Occupied Japan 1945 - 1952: Gender, Class, Race

Photography

Introduction. Amateur and professional photography began in Japan almost as soon as the introduction of the daguerreotype by the Perry Expedition to Edo Bay in 1854. Foreigners took the first photos of Japan and the Japanese, but the Japanese were not far behind in mastering camera technique, framing views, and setting up their own studios as free lancers. By the early 20th century, Japanese photographers were in demand for newsreels, silent films, commercials, and newspapers. Practitioners of serious or art photography also emerged as did several specialized photography journals, such as Shashin shūhō (Photo Weekly) and Kamera (Camera). In wartime Japan, there was an abundance of Japanese press photographers and photojournalists. They took propaganda pictures not only for the military and news agencies but also for mass circulation newspapers and magazines and tended to keep their social conscience in check. Commercial photographers were called upon to record special occasions, such as weddings and graduations. In many cases, treasured family photo albums suffered loss or damage from massive air raids in 1945.
Japanese Photos. Japanese photographers carried on in Occupied Japan, though hampered by shortages of photo stocks and quality paper or by scarcity of cameras. They were at least free of Japanese wartime constraints but had to be careful not to demean the Occupiers or catch them in embarrassing activities. At first, news photos were a luxury. Few newspapers and magazines in the post-1945 period carried more than one or two. Even then, they were poorly produced on low quality paper. The professionals behind the camera were almost exclusively male. Moreover, in far too many cases, the photographers remain anonymous. We do not know their names, or what was going through their minds at the time. We cannot ask them why they chose one particular scene over another, omitted or neglected others, or framed photos in a particular way.
One of the best of the prewar serious breed of professional Japanese photographers whom we can name and whose output we can admire or critique is Kimura Ihei/Ihee (1901-1974). A talented man with a small camera, he was co-opted by the military for wartime propaganda but bounced back after 1945 with daily life photos of Occupied Japan (see samples on this site). Other older professionals of considerable renown were Hamaya Hiroshi (1915-99) and Domon Ken (1909-90), whose careers span Taisho democracy, Showa militarism, and Occupation reforms. Tōmotsu Shōmei (b. 1930) emerged just as the Occupation was ending. As for professional women photographers born within Tōmotsu’s age group, a recent history of Japanese photography names only Tokiwa Toyoko and Okanoue Toshiko. Born in 1928 in Kōchi City but taken to Tokyo as an infant, Okanoue was educated in home economics at a higher school. In 1948, she entered a fashion school and in 1950 shifted to Bunka Gakuin College to major in design. Her particular interest at that time was in making photo collages from pieces of photographs torn from magazines. She exhibited fifty of these in a solo show in Tokyo, 1953. Though her work was accepted in respected art and photography magazines, Okanoue left her career after marriage in 1956, returning at the age of 72 in the year 2000 with a solo show. Tokiwa was born in Yokohama in 1930 and graduated from Tokyo Kaisei Gakuin in 1951. She began to take photos as the Occupation was ending, joined a group of women amateur photographers, and by 1956 held her first exhibition, Working Women, in Tokyo. She continued to take an interest in women’s issues in her subsequent career. A search for representative photos by these two has turned up only a few examples. Otherwise, there seem to be no counterparts to such contemporary American professional women as Dorothea Lange, Marguerite Higgins, or Margaret Bourke-White. Lange photographed the roundup and detention of Japanese Americans in 1942, but only Higgins came to Japan and that was after the outbreak of the Korean War.

▶ _COLLECTED DATA_:
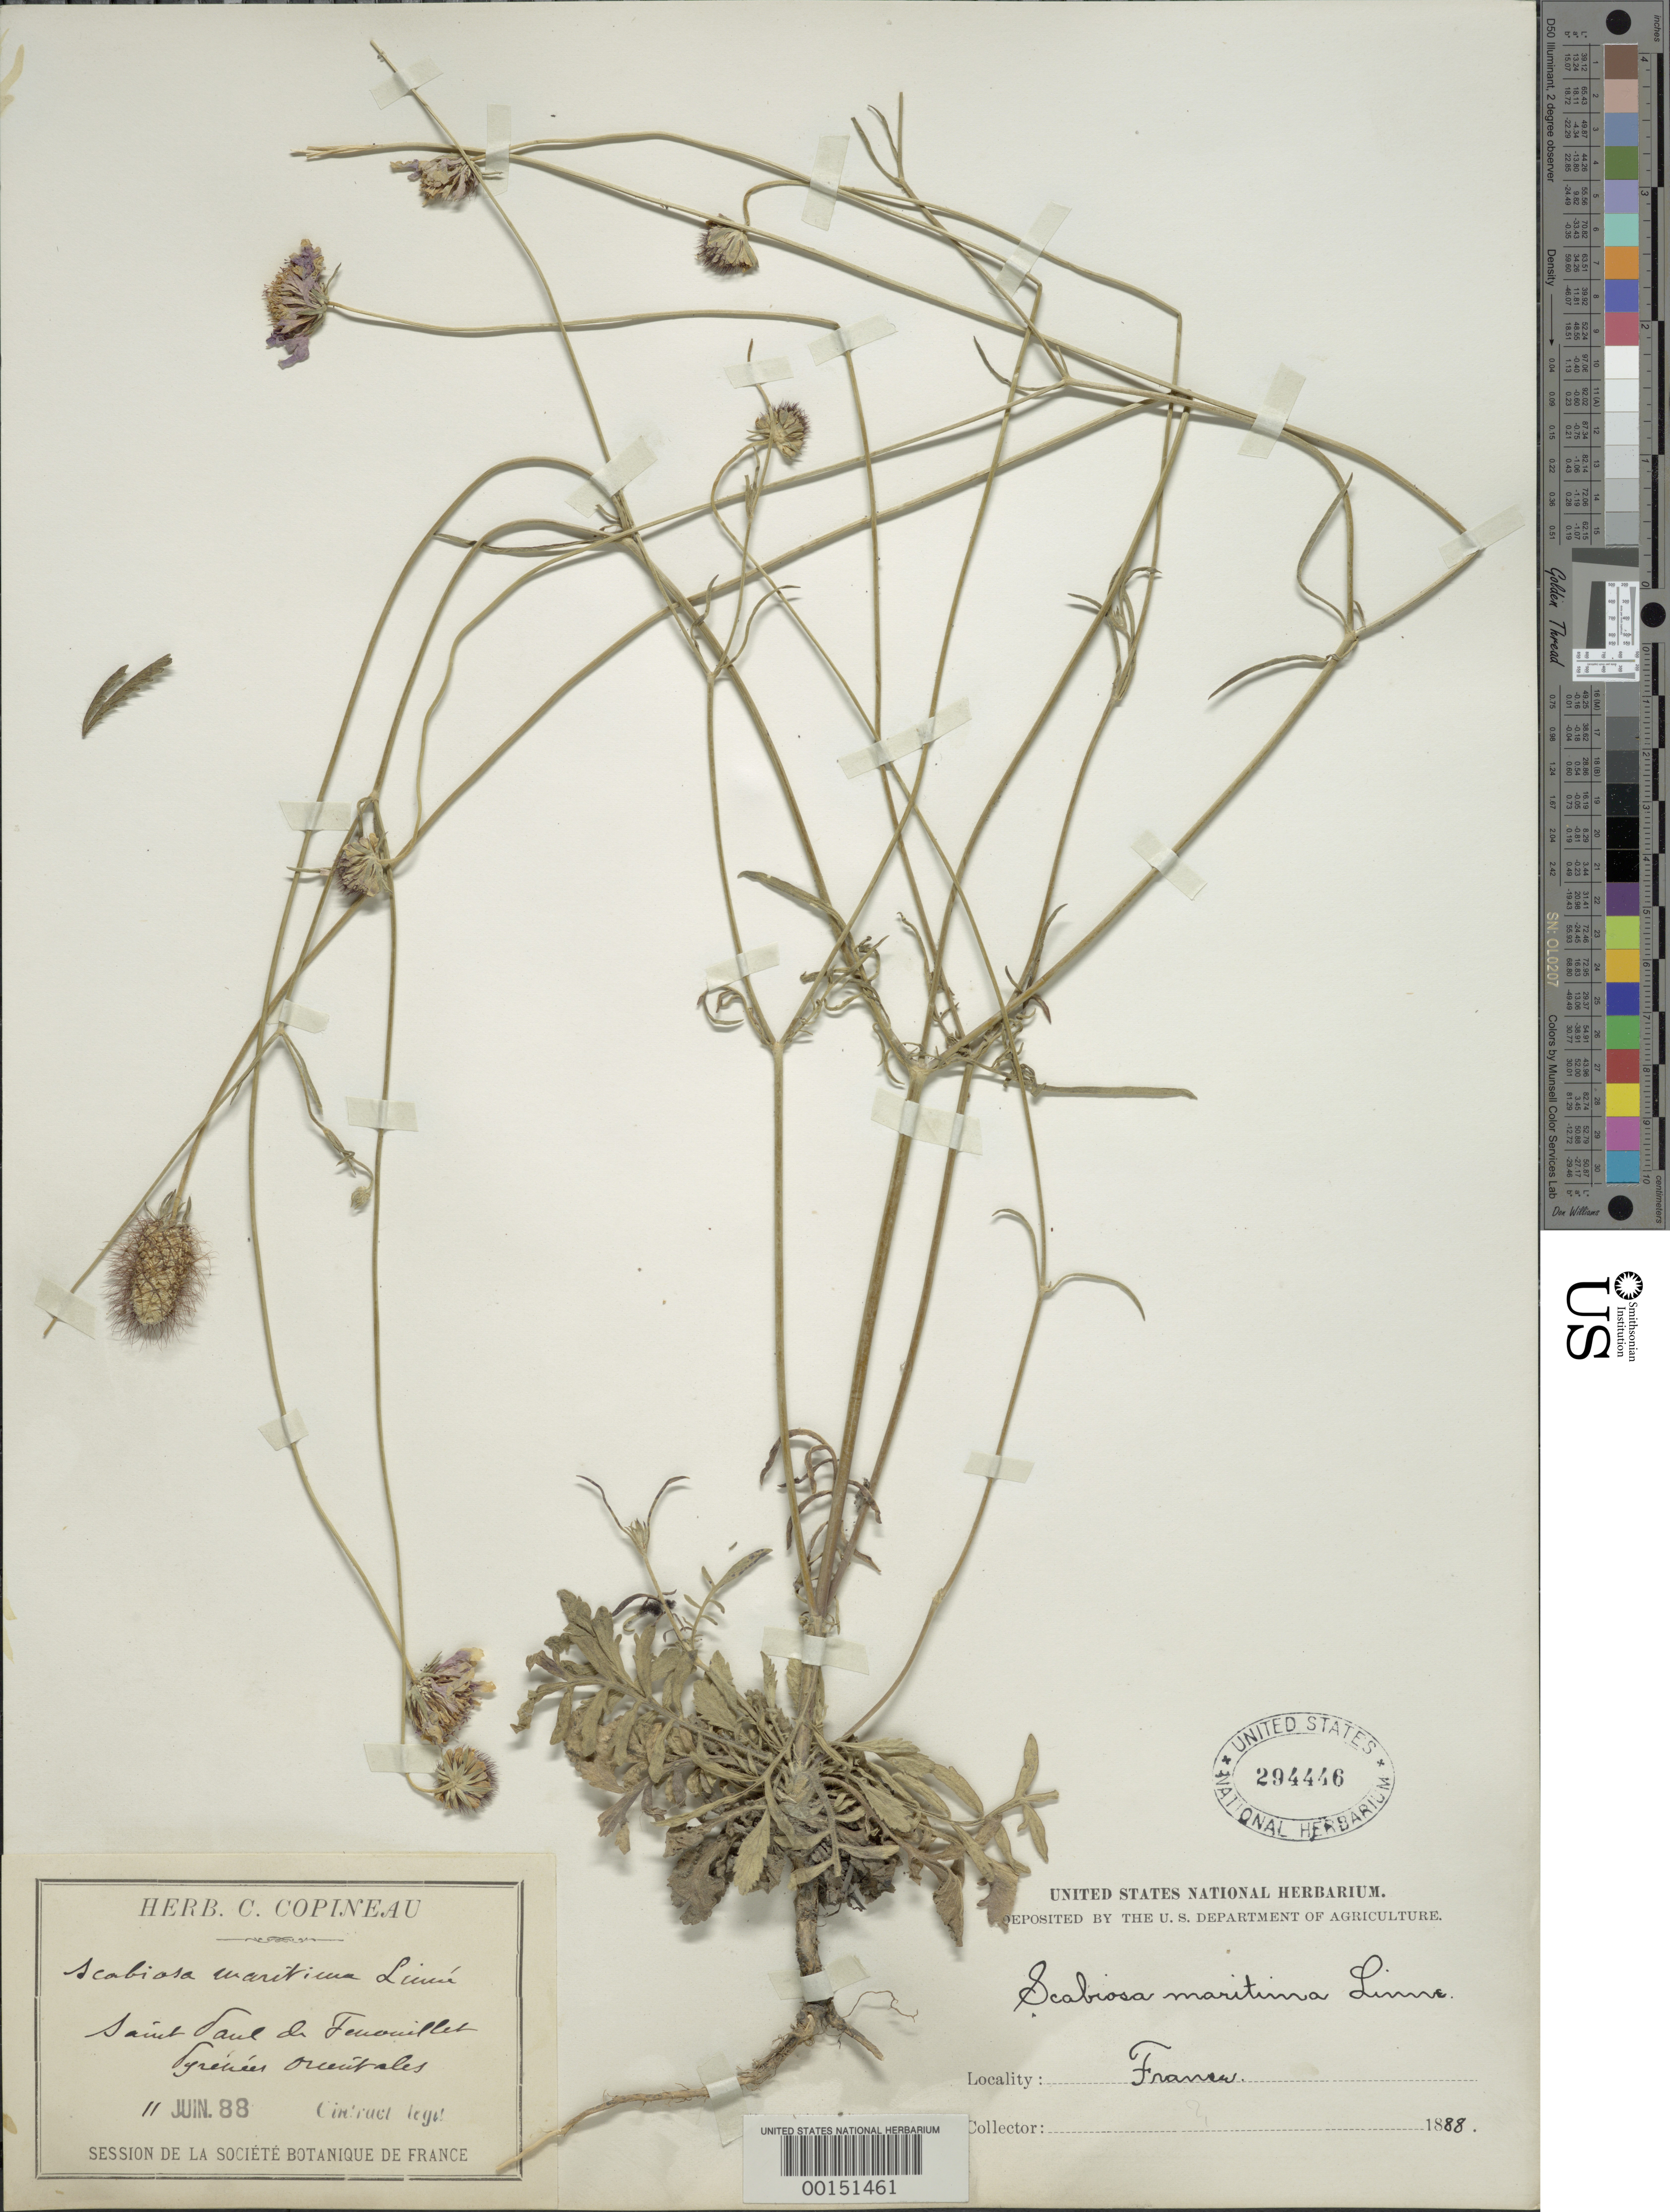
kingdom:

▶ _TASK DETAILS_: Extend the piece on photography in Occupied Japan, starting right after its final sentence about Higgins coming to Japan once the Korean War had begun.

▶ _RESPONSE BELOW_:
Published Collections and Limitations. Among the best sources of published photographs are Japanese language collections of selected images illustrating Showa Japan (1926-1989), including a large number of specialized volumes or special sections on the Occupation period. They contain a wide range of visuals in black and white taken for newspapers and news agencies and documenting daily life, the struggle for survival, and initial steps toward reconstruction. In some cases, however, even though we can determine the date of the photos, we cannot always be sure, without checking the outlets, when they were first viewed. The reason is Occupation censorship, which extended to photographs. Until late 1949, Allied censors were apt to delete, replace, or disapprove of newspaper and magazine photos of the black market, labor demonstrations, lavish foreign life styles, or GIs consorting with Japanese woman. Therefore, the full range of daily life and extent of Japanese interaction or social and sexual fraternization with foreigners, especially in the immediate postwar years, 1945 to 1950, are not always clear. For additional study of primary Japanese sources, there are approximately ten thousand black and white photos in the Gordon W. Prange Collection, University of Maryland Libraries. Partially catalogued, they date primarily from the middle years of the Occupation and are the output of Japanese news organizations and agencies, such as Kyōdō and Sun Photos.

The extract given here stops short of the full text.